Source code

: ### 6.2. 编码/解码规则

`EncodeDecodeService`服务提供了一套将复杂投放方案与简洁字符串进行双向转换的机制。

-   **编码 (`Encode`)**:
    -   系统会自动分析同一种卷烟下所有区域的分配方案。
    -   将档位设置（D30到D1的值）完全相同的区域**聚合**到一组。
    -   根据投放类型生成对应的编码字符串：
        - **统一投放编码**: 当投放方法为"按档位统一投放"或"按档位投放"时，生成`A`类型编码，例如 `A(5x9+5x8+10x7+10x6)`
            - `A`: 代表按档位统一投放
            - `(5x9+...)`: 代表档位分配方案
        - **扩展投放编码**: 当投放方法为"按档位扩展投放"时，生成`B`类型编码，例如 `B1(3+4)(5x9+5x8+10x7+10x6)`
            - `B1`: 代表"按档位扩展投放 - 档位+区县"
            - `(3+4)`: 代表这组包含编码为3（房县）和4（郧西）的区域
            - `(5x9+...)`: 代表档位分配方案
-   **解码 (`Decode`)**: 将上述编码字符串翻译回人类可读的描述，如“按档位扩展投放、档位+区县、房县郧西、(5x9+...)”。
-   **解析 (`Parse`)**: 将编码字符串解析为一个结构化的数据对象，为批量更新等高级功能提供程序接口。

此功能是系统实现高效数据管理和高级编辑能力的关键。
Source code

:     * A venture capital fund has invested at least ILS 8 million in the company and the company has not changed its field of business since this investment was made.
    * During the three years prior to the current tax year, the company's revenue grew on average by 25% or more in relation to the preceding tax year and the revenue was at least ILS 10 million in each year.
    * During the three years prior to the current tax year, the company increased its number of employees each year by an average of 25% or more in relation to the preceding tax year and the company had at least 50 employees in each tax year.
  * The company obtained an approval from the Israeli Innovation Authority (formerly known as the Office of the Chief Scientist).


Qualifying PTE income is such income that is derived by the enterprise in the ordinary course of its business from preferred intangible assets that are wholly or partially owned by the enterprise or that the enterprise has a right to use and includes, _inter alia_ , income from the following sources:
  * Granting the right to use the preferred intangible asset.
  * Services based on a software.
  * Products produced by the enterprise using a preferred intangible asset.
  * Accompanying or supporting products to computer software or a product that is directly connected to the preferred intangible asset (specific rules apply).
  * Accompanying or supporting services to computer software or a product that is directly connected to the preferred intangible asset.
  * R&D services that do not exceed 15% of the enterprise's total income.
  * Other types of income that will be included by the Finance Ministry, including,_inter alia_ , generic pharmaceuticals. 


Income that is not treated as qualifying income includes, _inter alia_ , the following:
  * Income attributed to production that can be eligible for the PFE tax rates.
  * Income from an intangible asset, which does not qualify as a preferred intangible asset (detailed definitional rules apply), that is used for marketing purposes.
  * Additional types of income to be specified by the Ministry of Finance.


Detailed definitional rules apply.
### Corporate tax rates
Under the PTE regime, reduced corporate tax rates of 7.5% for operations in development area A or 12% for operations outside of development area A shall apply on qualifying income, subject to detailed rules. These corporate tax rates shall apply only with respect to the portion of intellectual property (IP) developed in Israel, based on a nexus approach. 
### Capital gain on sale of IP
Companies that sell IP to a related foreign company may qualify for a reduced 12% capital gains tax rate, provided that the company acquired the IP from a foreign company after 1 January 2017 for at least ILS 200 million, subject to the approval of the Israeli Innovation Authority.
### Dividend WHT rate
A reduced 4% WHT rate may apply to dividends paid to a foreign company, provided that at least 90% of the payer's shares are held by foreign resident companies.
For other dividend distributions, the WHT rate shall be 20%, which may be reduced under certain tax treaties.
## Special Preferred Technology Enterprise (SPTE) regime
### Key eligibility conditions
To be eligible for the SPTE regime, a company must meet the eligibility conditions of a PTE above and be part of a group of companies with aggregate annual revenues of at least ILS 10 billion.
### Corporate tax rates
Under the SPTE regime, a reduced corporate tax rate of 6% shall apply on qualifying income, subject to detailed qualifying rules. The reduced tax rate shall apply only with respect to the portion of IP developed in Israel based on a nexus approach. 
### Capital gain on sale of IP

■ ■ ■ ■ ■

### Directive
State how many lines of the rows above contain the string "类型编码". Give only the number.

### Task solution
2